### Problem details
For the entries below, repeat exactly each line starting with the one that contains "ADMINISTRATIVE PROCEDURE" and going on through the one that contains "For emergency expulsion, the student", and no others.

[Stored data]
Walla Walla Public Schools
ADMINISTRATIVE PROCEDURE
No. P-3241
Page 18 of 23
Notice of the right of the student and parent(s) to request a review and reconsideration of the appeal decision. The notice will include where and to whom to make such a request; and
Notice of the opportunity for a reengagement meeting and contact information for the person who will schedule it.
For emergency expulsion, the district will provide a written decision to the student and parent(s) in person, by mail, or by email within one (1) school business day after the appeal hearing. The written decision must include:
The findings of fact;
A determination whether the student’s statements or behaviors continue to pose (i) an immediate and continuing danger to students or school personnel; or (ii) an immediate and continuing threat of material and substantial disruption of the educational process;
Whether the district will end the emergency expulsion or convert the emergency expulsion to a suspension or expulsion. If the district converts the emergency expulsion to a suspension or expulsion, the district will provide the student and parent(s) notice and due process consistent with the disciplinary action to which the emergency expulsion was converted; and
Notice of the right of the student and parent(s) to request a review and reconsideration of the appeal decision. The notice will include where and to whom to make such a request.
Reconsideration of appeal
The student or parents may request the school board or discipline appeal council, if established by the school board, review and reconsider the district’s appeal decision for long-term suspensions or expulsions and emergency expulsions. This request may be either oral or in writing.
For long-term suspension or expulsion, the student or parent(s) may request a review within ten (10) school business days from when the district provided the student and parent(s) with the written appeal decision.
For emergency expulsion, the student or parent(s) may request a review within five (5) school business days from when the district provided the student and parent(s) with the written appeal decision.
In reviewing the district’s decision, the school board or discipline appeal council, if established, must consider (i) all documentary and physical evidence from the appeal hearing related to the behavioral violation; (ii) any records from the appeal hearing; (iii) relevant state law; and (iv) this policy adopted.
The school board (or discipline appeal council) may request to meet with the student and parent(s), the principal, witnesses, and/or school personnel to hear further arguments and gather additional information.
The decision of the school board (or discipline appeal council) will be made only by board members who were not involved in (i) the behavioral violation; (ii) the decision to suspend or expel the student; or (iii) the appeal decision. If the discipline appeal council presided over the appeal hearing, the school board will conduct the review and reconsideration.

--

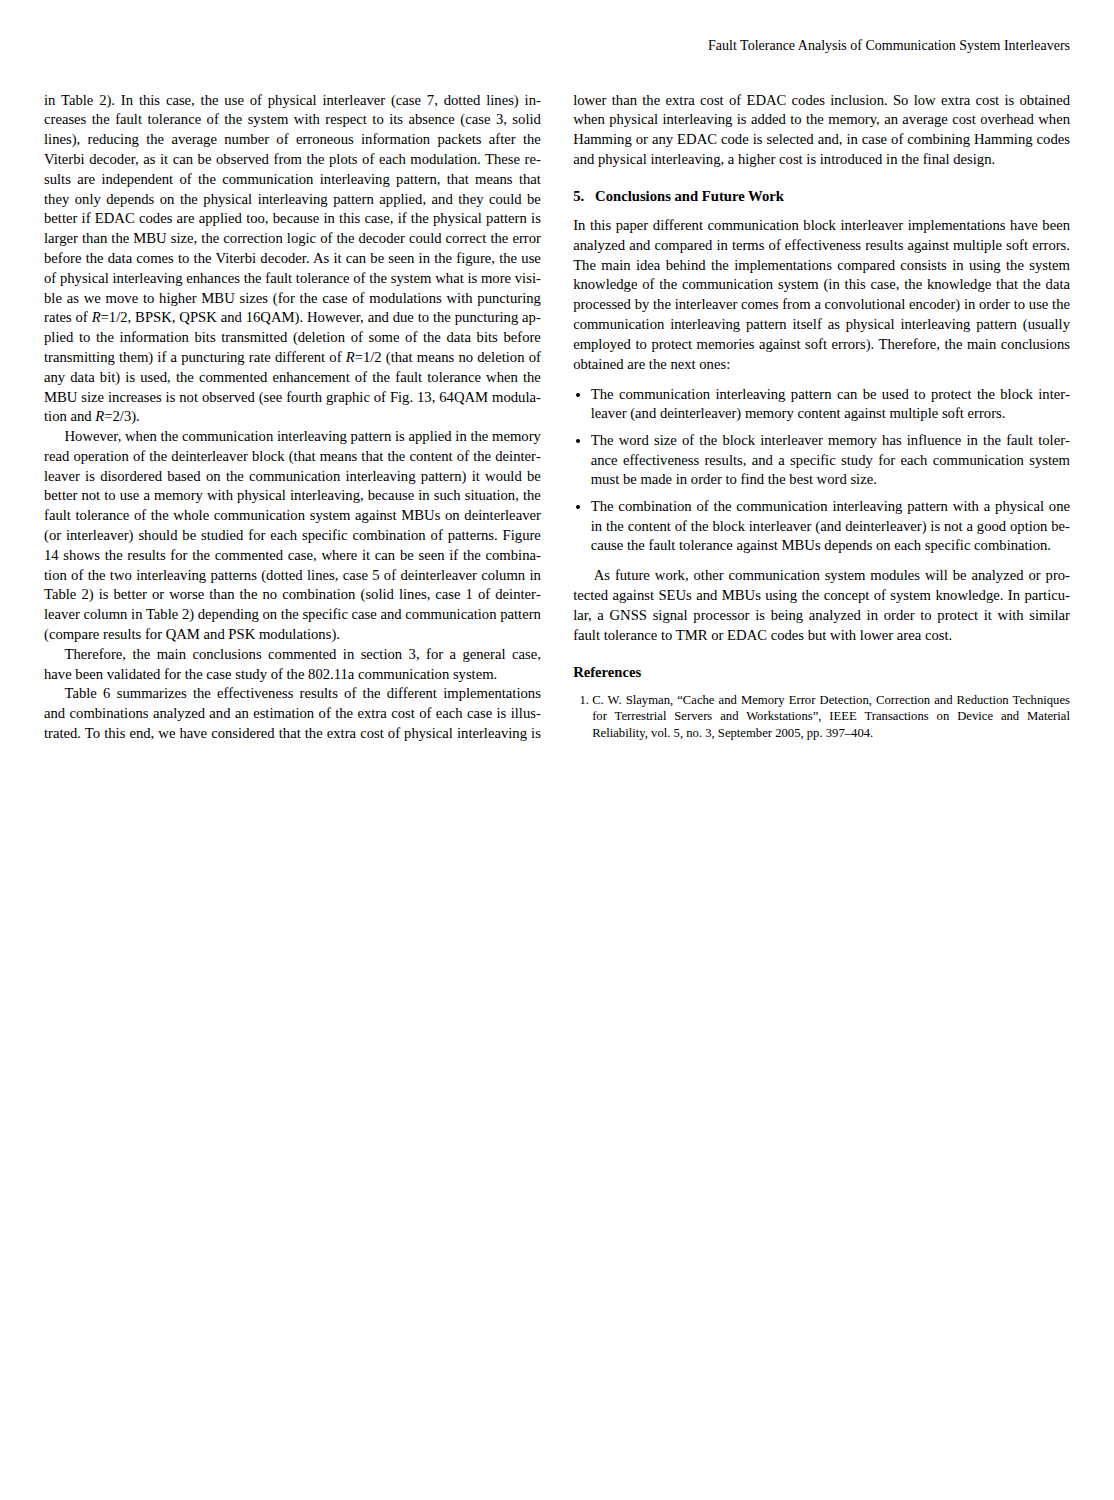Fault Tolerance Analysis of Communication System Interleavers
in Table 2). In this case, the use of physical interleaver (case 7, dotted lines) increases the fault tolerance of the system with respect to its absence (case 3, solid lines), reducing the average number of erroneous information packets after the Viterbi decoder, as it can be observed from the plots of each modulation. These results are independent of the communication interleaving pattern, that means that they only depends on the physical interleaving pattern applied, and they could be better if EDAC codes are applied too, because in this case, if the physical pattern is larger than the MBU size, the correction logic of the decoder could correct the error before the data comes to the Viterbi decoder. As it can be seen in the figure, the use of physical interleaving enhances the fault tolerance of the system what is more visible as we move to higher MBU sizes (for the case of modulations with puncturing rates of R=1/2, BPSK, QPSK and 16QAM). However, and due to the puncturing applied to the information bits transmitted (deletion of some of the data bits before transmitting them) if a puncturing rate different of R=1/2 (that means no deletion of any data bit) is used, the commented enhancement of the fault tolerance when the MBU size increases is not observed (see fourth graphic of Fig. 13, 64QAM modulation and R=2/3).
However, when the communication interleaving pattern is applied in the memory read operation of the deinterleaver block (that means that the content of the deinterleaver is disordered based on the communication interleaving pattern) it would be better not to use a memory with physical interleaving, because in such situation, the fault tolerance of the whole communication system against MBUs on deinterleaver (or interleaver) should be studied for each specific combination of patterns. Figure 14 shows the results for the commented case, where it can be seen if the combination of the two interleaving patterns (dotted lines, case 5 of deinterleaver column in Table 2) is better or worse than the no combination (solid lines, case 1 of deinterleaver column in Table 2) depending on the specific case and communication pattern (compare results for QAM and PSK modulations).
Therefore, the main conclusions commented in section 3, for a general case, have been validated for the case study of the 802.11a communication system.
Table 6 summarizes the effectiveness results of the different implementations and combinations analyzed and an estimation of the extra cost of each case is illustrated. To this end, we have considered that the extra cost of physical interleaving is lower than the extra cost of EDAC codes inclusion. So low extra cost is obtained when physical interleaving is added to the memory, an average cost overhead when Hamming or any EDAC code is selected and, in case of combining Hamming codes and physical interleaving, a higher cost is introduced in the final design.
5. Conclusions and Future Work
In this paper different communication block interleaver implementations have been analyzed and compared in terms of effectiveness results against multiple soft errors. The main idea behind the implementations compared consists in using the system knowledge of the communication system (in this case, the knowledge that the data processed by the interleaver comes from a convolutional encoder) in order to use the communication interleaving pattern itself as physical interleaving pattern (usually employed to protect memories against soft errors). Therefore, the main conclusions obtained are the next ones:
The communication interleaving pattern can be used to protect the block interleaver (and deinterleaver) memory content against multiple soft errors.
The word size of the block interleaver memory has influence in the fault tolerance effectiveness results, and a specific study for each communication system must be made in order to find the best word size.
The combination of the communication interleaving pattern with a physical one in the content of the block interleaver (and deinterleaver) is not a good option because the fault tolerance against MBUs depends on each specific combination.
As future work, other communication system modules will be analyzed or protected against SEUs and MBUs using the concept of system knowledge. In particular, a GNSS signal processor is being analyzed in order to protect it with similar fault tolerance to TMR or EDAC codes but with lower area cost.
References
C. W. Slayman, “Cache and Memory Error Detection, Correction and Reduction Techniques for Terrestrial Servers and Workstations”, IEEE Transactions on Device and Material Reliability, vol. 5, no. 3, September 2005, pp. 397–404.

### Solved problem
ADMINISTRATIVE PROCEDURE
No. P-3241
Page 18 of 23
Notice of the right of the student and parent(s) to request a review and reconsideration of the appeal decision. The notice will include where and to whom to make such a request; and
Notice of the opportunity for a reengagement meeting and contact information for the person who will schedule it.
For emergency expulsion, the district will provide a written decision to the student and parent(s) in person, by mail, or by email within one (1) school business day after the appeal hearing. The written decision must include:
The findings of fact;
A determination whether the student’s statements or behaviors continue to pose (i) an immediate and continuing danger to students or school personnel; or (ii) an immediate and continuing threat of material and substantial disruption of the educational process;
Whether the district will end the emergency expulsion or convert the emergency expulsion to a suspension or expulsion. If the district converts the emergency expulsion to a suspension or expulsion, the district will provide the student and parent(s) notice and due process consistent with the disciplinary action to which the emergency expulsion was converted; and
Notice of the right of the student and parent(s) to request a review and reconsideration of the appeal decision. The notice will include where and to whom to make such a request.
Reconsideration of appeal
The student or parents may request the school board or discipline appeal council, if established by the school board, review and reconsider the district’s appeal decision for long-term suspensions or expulsions and emergency expulsions. This request may be either oral or in writing.
For long-term suspension or expulsion, the student or parent(s) may request a review within ten (10) school business days from when the district provided the student and parent(s) with the written appeal decision.
For emergency expulsion, the student or parent(s) may request a review within five (5) school business days from when the district provided the student and parent(s) with the written appeal decision.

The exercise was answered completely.